### DIRECTIONS
Locate the word "envío" in the entries below, then gather every line that holds it.

### SOURCE MATERIAL
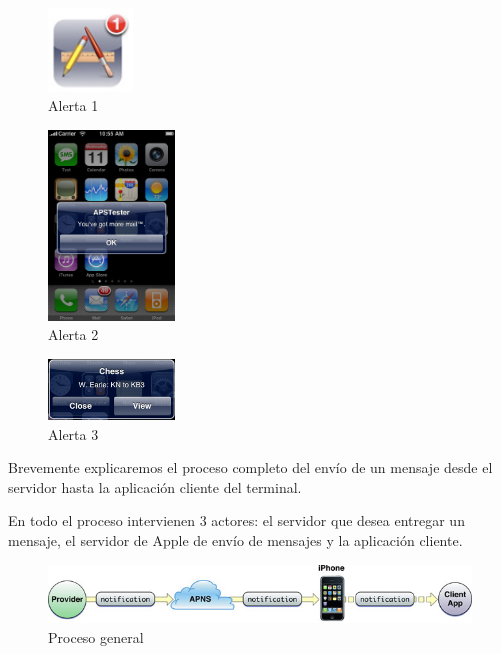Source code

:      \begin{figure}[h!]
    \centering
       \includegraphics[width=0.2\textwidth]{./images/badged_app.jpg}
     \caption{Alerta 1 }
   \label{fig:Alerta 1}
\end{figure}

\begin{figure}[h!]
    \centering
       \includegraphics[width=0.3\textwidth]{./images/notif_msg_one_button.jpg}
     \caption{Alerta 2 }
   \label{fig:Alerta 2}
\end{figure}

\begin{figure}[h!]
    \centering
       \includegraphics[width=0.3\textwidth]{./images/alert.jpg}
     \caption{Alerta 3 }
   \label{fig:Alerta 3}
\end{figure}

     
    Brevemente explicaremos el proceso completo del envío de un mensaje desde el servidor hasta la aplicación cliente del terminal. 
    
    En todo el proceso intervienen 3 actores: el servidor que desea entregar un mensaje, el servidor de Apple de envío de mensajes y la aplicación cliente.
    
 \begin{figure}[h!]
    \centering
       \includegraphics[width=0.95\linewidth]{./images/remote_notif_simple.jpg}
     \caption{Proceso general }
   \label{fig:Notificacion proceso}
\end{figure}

--

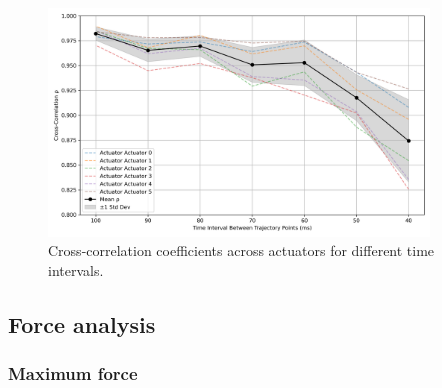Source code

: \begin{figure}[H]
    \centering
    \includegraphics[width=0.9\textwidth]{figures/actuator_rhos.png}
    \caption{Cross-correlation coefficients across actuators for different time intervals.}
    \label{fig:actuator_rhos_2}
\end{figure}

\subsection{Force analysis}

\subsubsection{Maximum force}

### RESULT
    Brevemente explicaremos el proceso completo del envío de un mensaje desde el servidor hasta la aplicación cliente del terminal. 
    En todo el proceso intervienen 3 actores: el servidor que desea entregar un mensaje, el servidor de Apple de envío de mensajes y la aplicación cliente.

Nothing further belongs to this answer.